If a chord $AB$ subtends an angle of $60^{\circ}$ at the centre of a circle,then the angle between the tangents at $A$ and $B$ is also $60^{\circ}$.

(B) False
Given that a chord $AB$ subtends an angle of $60^{\circ}$ at the centre $O$ of a circle.
i.e.,$\angle AOB = 60^{\circ}$.
Since $OA = OB$ (radii of the same circle),$\triangle OAB$ is an isosceles triangle.
Therefore,$\angle OAB = \angle OBA = (180^{\circ} - 60^{\circ}) / 2 = 60^{\circ}$.
Let the tangents at points $A$ and $B$ intersect at point $C$.

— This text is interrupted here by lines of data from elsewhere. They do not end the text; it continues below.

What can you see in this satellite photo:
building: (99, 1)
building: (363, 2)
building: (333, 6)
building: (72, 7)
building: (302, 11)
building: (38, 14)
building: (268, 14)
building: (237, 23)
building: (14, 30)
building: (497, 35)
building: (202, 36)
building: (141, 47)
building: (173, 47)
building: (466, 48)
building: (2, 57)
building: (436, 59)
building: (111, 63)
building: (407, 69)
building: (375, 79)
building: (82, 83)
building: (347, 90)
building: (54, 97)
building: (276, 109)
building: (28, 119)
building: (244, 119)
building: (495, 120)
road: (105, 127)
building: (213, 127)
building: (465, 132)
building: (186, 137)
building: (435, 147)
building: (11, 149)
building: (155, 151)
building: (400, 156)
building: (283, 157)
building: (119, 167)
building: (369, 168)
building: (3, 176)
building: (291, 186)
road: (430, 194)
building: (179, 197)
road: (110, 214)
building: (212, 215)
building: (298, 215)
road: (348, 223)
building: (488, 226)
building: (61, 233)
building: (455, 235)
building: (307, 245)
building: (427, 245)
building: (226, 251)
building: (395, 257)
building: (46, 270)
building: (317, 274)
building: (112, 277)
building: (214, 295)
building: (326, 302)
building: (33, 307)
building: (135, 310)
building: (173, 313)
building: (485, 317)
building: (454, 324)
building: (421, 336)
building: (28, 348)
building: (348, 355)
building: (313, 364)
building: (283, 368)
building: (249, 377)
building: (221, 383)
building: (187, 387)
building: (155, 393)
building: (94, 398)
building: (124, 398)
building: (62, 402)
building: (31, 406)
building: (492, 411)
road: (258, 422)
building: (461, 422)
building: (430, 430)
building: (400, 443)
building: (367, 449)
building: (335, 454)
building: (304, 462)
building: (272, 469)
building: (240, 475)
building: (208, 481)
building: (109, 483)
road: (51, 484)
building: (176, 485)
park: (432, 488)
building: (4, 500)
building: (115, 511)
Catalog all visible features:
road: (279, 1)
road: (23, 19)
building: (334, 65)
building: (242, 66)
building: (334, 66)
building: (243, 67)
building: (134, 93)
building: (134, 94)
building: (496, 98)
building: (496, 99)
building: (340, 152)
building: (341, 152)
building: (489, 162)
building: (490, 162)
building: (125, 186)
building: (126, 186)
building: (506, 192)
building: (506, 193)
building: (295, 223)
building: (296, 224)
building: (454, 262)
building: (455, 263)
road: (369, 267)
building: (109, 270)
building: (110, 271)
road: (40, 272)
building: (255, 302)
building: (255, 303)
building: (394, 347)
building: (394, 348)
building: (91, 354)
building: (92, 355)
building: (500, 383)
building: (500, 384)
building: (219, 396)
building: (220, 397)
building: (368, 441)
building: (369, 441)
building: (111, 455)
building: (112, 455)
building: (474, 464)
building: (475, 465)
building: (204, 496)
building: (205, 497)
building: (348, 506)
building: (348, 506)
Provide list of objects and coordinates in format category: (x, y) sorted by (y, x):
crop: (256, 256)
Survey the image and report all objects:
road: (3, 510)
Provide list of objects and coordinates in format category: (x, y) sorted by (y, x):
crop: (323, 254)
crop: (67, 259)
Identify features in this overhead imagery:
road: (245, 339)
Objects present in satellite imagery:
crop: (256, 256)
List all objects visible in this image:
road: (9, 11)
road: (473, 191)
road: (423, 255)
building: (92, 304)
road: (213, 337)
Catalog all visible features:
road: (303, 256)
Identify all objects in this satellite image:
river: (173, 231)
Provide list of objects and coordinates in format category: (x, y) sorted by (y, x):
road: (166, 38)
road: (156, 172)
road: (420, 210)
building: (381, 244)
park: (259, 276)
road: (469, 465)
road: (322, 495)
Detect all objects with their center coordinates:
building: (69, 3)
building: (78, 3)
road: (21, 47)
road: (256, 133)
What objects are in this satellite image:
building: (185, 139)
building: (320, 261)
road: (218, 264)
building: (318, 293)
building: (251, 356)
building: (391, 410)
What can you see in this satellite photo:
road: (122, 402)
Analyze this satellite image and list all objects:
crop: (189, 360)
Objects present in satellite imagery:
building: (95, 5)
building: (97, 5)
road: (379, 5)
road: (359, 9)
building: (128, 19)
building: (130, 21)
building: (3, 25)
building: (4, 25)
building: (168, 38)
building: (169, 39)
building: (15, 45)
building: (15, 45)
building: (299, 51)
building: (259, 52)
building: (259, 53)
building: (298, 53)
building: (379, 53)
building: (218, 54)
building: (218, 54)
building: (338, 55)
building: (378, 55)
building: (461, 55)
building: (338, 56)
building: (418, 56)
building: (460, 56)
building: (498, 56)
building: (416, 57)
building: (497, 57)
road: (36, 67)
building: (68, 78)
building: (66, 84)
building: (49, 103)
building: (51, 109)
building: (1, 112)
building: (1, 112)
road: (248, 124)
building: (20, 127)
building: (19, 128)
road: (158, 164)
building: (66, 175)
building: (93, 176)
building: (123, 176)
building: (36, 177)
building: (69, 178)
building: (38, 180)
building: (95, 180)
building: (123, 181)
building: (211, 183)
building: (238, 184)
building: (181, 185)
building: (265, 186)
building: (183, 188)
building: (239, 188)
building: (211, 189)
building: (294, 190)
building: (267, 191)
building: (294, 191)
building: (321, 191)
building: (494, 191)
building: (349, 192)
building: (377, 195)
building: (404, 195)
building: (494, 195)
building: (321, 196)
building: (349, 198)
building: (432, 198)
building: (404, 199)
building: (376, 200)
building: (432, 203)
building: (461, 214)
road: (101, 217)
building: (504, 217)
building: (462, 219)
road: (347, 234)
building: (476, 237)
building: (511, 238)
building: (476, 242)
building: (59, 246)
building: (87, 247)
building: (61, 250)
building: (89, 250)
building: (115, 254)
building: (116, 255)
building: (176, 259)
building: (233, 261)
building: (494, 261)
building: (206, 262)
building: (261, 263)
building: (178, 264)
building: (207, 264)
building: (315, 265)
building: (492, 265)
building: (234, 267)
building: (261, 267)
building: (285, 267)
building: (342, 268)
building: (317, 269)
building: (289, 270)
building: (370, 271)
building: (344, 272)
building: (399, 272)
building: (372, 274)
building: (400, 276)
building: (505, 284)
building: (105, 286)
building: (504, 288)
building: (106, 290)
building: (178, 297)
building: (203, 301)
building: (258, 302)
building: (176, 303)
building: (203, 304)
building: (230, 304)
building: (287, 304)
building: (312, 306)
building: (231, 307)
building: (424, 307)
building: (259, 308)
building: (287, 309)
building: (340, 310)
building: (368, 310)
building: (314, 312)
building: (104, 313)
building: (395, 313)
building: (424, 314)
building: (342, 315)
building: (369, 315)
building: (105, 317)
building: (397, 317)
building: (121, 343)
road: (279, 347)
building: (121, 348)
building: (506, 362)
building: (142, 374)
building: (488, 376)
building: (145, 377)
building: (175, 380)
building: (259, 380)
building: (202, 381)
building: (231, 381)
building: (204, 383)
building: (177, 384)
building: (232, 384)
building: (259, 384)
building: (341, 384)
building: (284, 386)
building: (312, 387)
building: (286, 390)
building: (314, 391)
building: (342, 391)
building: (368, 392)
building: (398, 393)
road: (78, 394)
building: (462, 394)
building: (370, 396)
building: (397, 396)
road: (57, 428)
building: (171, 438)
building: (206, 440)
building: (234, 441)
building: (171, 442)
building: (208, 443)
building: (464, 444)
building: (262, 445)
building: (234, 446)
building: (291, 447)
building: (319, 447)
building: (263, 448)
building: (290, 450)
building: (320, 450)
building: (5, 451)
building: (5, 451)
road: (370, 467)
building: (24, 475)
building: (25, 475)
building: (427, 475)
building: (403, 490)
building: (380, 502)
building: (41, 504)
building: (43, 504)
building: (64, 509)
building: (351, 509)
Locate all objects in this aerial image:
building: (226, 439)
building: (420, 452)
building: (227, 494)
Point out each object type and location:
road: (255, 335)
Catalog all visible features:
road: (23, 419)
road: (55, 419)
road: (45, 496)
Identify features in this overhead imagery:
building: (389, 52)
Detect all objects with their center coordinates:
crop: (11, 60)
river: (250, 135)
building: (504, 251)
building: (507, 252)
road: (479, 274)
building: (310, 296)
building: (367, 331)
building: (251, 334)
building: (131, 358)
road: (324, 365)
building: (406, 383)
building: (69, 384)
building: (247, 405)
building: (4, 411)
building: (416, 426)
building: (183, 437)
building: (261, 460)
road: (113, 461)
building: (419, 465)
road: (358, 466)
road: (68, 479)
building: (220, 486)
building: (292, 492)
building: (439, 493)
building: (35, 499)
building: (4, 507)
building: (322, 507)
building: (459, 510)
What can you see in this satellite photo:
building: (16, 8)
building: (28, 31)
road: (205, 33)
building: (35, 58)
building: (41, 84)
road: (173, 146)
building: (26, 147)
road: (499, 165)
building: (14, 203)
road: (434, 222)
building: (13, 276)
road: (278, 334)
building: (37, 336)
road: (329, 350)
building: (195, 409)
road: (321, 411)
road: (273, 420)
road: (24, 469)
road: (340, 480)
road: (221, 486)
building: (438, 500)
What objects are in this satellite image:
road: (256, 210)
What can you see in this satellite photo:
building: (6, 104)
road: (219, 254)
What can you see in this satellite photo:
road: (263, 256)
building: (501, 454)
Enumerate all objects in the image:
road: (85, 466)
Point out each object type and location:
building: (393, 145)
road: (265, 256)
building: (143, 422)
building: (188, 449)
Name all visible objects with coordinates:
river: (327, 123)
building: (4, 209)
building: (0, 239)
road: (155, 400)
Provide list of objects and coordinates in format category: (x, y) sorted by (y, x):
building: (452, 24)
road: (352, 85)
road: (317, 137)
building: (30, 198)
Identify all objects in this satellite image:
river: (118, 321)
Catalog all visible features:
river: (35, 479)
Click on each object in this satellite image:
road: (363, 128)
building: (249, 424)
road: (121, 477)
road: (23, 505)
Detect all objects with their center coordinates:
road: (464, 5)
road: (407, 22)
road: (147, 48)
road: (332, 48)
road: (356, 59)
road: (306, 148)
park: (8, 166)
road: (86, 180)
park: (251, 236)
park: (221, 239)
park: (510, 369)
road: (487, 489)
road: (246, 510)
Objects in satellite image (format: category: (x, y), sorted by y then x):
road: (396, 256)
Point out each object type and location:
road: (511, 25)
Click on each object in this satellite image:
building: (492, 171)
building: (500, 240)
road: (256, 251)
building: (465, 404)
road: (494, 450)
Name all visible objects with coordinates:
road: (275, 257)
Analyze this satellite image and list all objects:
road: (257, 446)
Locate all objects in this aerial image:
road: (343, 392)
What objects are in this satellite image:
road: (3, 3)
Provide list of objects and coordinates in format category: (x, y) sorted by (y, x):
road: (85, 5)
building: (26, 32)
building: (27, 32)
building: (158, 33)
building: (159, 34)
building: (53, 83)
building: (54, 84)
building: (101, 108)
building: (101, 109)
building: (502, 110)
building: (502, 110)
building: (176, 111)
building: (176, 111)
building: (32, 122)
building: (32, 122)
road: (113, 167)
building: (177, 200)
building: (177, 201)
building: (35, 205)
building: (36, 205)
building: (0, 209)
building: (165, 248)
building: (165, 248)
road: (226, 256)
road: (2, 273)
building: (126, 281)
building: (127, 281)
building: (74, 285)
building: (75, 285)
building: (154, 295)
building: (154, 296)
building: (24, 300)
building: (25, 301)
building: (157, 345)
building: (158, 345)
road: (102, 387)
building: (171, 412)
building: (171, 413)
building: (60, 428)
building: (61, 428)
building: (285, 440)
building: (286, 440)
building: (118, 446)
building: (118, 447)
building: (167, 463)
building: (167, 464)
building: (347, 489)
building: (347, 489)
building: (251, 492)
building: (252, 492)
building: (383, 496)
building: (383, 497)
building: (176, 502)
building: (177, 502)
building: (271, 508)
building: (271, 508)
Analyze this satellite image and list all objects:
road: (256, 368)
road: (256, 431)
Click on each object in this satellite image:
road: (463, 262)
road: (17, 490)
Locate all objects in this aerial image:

We know that the radius is perpendicular to the tangent at the point of contact.
So,$OA \perp AC$ and $OB \perp BC$.
Therefore,$\angle OAC = 90^{\circ}$ and $\angle OBC = 90^{\circ}$.
Now,$\angle BAC = \angle OAC - \angle OAB = 90^{\circ} - 60^{\circ} = 30^{\circ}$.
Similarly,$\angle ABC = \angle OBC - \angle OBA = 90^{\circ} - 60^{\circ} = 30^{\circ}$.
In $\triangle ABC$,the sum of interior angles is $180^{\circ}$.
So,$\angle ACB + \angle BAC + \angle ABC = 180^{\circ}$.
$\angle ACB + 30^{\circ} + 30^{\circ} = 180^{\circ}$.
$\angle ACB = 180^{\circ} - 60^{\circ} = 120^{\circ}$.
Thus,the angle between the tangents is $120^{\circ}$,not $60^{\circ}$.